Listed entries:
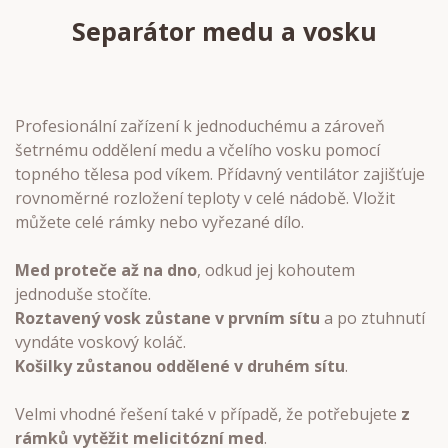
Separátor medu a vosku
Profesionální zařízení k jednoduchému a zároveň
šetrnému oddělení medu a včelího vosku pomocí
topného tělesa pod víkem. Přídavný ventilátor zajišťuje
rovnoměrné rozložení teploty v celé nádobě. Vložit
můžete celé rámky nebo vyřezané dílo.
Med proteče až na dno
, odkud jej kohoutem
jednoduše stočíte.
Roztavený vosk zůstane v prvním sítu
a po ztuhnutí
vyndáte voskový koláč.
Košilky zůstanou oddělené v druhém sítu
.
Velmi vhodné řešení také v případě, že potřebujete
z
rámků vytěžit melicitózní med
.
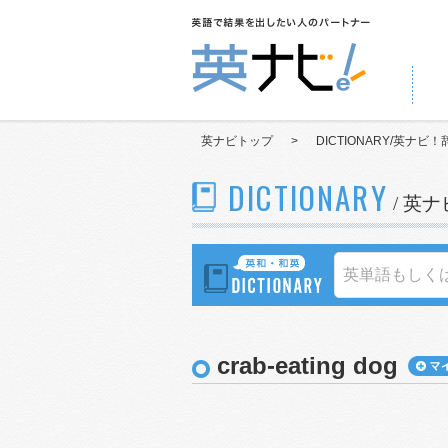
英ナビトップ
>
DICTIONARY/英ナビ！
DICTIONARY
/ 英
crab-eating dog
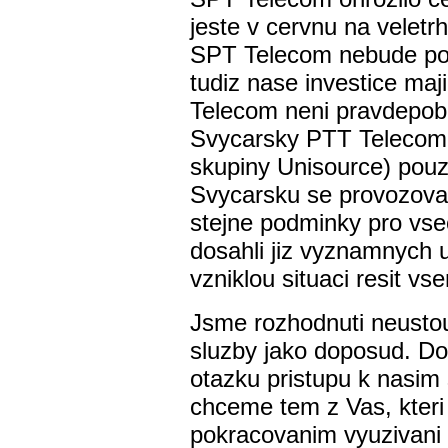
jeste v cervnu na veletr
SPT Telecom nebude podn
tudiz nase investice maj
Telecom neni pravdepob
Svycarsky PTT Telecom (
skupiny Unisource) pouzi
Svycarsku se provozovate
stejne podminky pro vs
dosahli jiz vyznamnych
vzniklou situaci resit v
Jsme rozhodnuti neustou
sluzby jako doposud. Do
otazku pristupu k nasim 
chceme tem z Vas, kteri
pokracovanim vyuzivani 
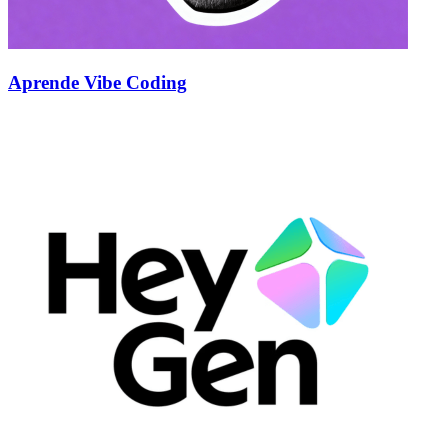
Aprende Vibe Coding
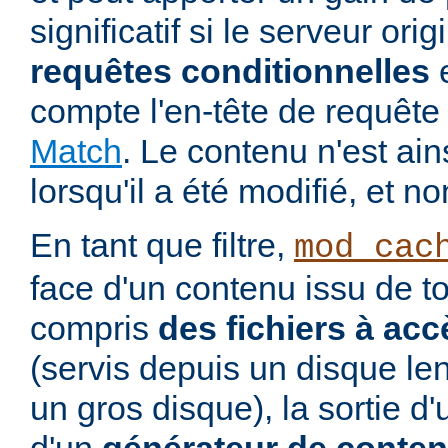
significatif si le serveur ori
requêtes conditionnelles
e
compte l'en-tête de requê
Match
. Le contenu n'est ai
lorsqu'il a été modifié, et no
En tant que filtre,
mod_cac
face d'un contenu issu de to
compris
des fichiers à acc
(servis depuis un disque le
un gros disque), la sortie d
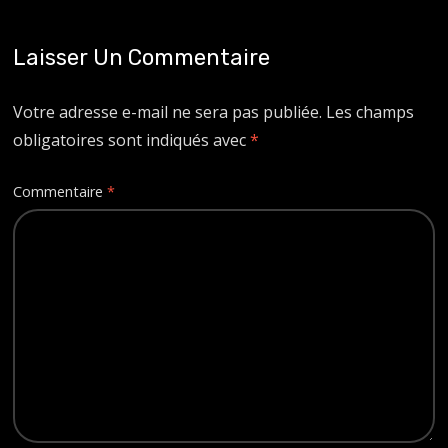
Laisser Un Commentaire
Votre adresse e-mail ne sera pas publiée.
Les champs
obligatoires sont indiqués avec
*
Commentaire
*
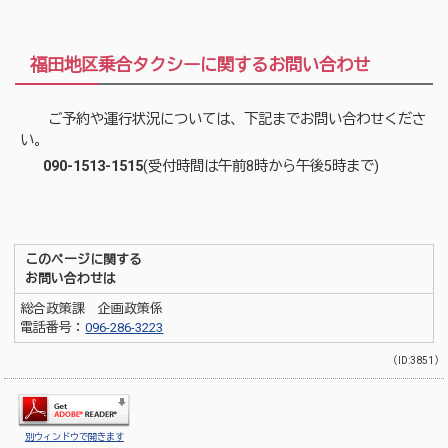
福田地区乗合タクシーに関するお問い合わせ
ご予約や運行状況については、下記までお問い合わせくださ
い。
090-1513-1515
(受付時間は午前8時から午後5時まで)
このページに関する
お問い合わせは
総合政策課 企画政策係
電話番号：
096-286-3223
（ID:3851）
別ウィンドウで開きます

Exercise description: Going through the entries, return every line holding the word "contenu".

Exercise solution:
. Le contenu n'est ai
face d'un contenu issu de to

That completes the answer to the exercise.